Sketching Perspective || Ilga Leimanis

This not unattractive guide is either a visual feast or an assault on the senses, depending on your point of view. You might even say it’s both, and like it all the more for that.

Books on perspective usually fall into one of two camps: technical drawing manuals, or attempts to teach the subject without any technicality at all. The former can be daunting, especially for the general artist and the latter as frustrating as a language course that pretends that grammar doesn’t exist.

Perspective is part of the grammar of art, as much as colour and colour mixing or the techniques for application of materials. It’s a thing you have to get to grips with, but also something a lot of people are afraid of, but as necessary as declension of nouns or conjugation of verbs.

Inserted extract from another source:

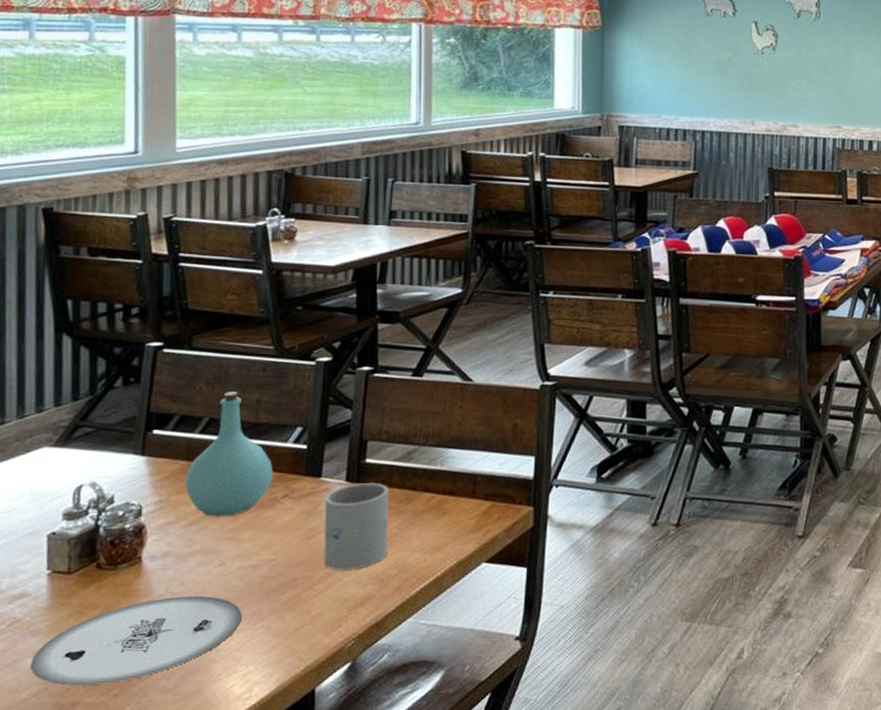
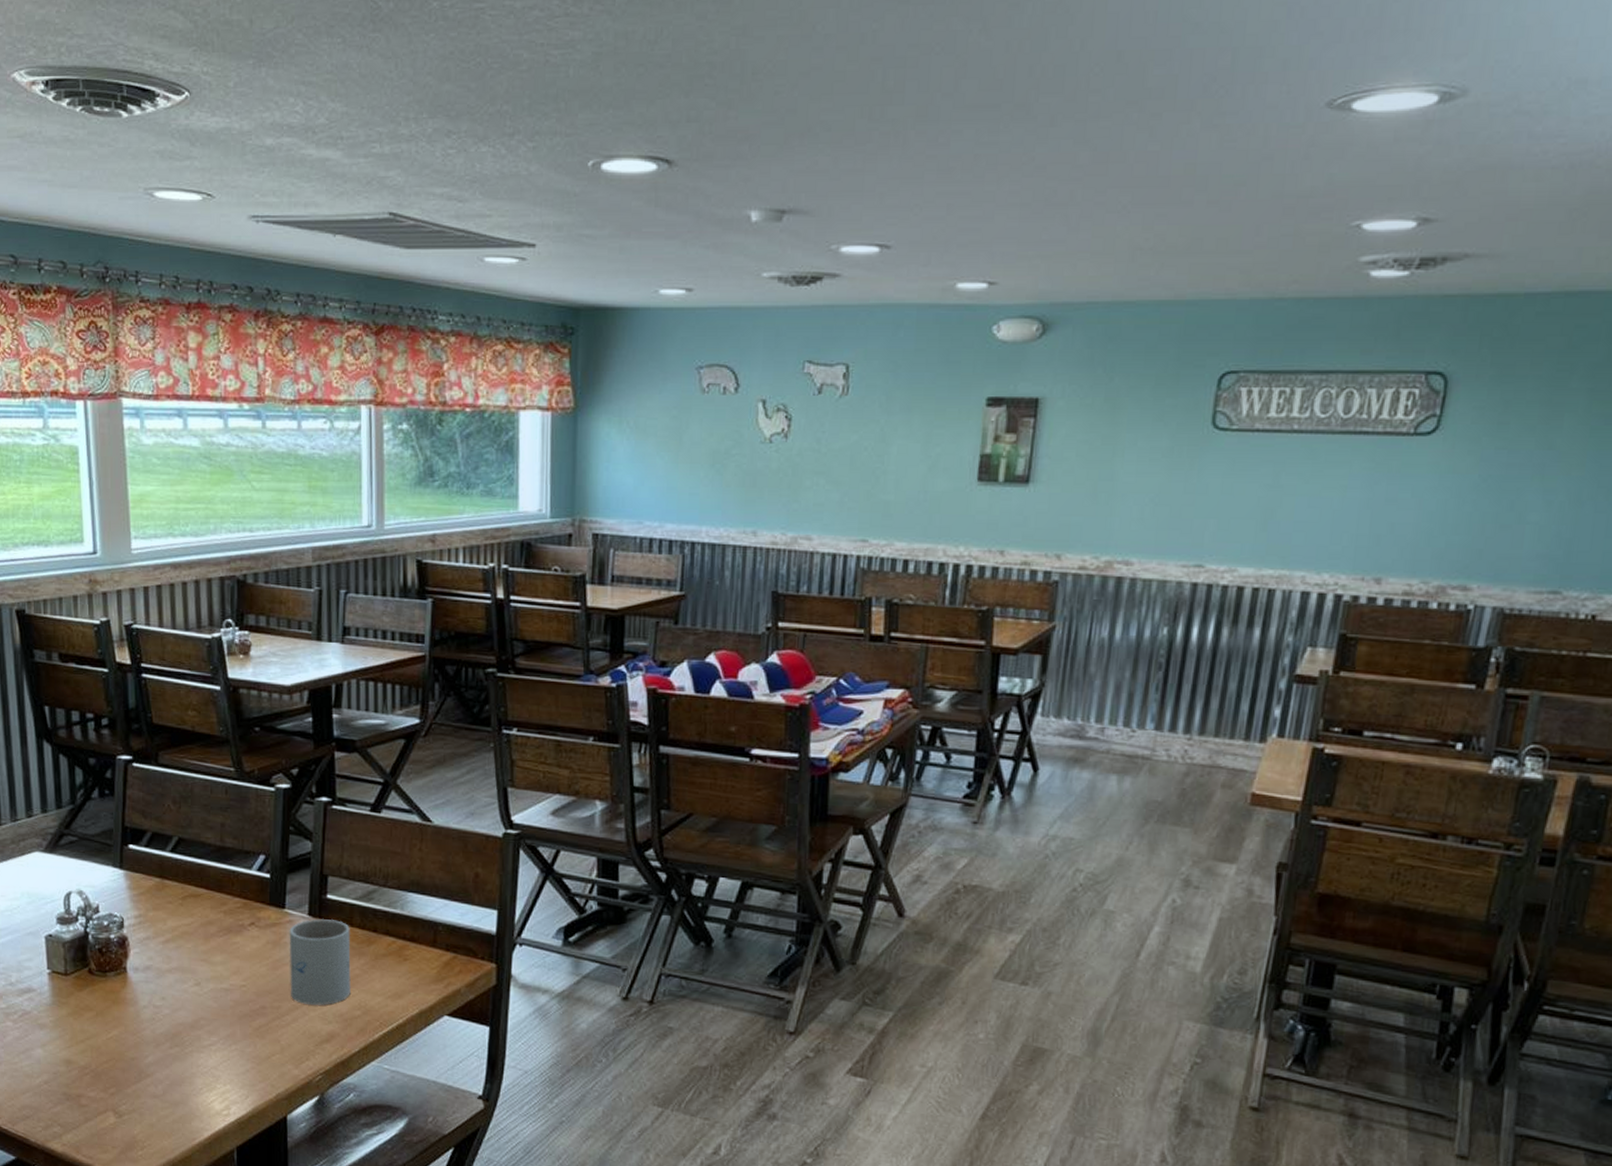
plate: present [30,595,242,686] -> none [41,1009,218,1082]
bottle: present [185,391,273,517] -> none [161,812,240,938]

Ilga is an urban sketcher, so perspective is central to her craft. She also, as is common with the genre, works quickly and loosely, so you won’t find architectural or measured drawings here, and hooray for that. It does mean that you get what I referred to at the beginning – the visual feast or assault on the senses. However, it also means that, where there are lines and diagrams (you know you need them really), they’re organic and mostly freehand, which makes them a lot more friendly and approachable. There’s also quite a lot of text, but it’s largely there to explain the images rather than a lot of theory to read, so hooray for that too.

What mainly sets this apart from other books on perspective is the way Ilga uses the technique in very fluid drawings that capture character as much as appearance. Only you can decide whether this works for you but, if it does, it should be rather successful.